We are not the first population to carry this burden of responsibility. During slavery, during the Holocaust, during the genocide against the First Nation people and during all the other crimes against humanity, there would have been countless numbers not directly involved in the violence who didn’t really believe that any of it was happening or who believed that there was some rationale or justification to it all. People who wanted to be fair and look at “both sides”. D id the Jews really deserve it? Were the slaves actually sub-human? Did the First Nation people provoke the massacres? Most of these people who asked these questions were not inherently bad people, but at a time when resistance could have saved human lives, they chose silence and thereby endorsement. After the inevitable tragedy unfolded, everyone seemed surprised at the scale of it.

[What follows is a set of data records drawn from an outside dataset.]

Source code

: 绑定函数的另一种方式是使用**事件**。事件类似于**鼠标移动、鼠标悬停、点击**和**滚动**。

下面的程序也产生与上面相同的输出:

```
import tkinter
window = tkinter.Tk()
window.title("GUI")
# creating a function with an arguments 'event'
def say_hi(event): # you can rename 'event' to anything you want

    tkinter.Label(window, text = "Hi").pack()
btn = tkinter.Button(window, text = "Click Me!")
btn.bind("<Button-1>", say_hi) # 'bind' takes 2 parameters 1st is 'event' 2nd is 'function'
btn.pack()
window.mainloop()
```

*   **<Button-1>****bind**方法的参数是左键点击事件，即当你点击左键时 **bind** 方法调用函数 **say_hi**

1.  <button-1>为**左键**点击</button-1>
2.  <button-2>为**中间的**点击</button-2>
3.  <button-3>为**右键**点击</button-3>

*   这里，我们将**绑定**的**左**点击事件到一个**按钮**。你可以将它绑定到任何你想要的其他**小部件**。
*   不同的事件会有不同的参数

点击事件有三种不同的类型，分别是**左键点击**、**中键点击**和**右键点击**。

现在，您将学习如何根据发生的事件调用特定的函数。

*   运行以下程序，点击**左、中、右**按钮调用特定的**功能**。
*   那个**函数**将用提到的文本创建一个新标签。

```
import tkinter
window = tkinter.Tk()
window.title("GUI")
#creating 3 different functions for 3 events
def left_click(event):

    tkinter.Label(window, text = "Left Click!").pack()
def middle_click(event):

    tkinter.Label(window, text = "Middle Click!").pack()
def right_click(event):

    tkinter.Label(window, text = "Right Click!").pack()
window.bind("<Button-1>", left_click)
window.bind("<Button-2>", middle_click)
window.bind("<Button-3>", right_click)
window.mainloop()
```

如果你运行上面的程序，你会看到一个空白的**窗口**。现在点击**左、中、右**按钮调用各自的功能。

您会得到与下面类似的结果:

Today there lies no excuse for not knowing. This single story of collective tragedy, shame, cowardice and hypocrisy is happening on our watch. Our children, who will inherit the world we create today, will ask us just as we asked our parents and they asked their parents  – why did you allow this to happen? What did you do to stop it?

A single story of tragedy is an awful curse to bear. But it can be replaced by a single story of resistance. Instead of inheriting the collective shame of inaction, why can’t we add all our strength to a categorical demand right nowno to violence. No to apartheid. No to occupation. Never again to genocide.

In order to do this we have to stop paying lip service  within our families, our offices, our religious institutions and our social initiatives  to the kind of world we want to create for ourselves and future generations. We stand on yet another starting point, yet another turning point, yet another point of no return. It holds within it the power to change the trajectory of a “complex” problem that has plagued three generations of people over the past 75 years.

I want to end with a short anecdote. Like all over the world, in Sri Lanka too, people have been gathering together to protest the on going horror in Palestine. At the most recent protest I attended I was standing next to a young, bespectacled man, who was clearly out of his comfort zone within the protest. He hardly raised his voice, he looked bewildered but he stood with us in the pouring rain, in the face of police resistance and intimidation, holding up a banner demanding the end to genocide. I had to ask him why he was there. His answer was not complex. It was powerfully simple. I am a pharmacist. I watched the bombing of the hospital yesterday. I could not sleep. What is happening is wrong.”

If the courageous and empathetic Israelis whose family members were killed or taken hostage can call for peace and a cessation of hostilities, why can’t we?

If the traumatized people of Gaza, right now being bombed, are calling for peace, why can’t we?

If a timid pharmacist cannot sleep at night, how can we?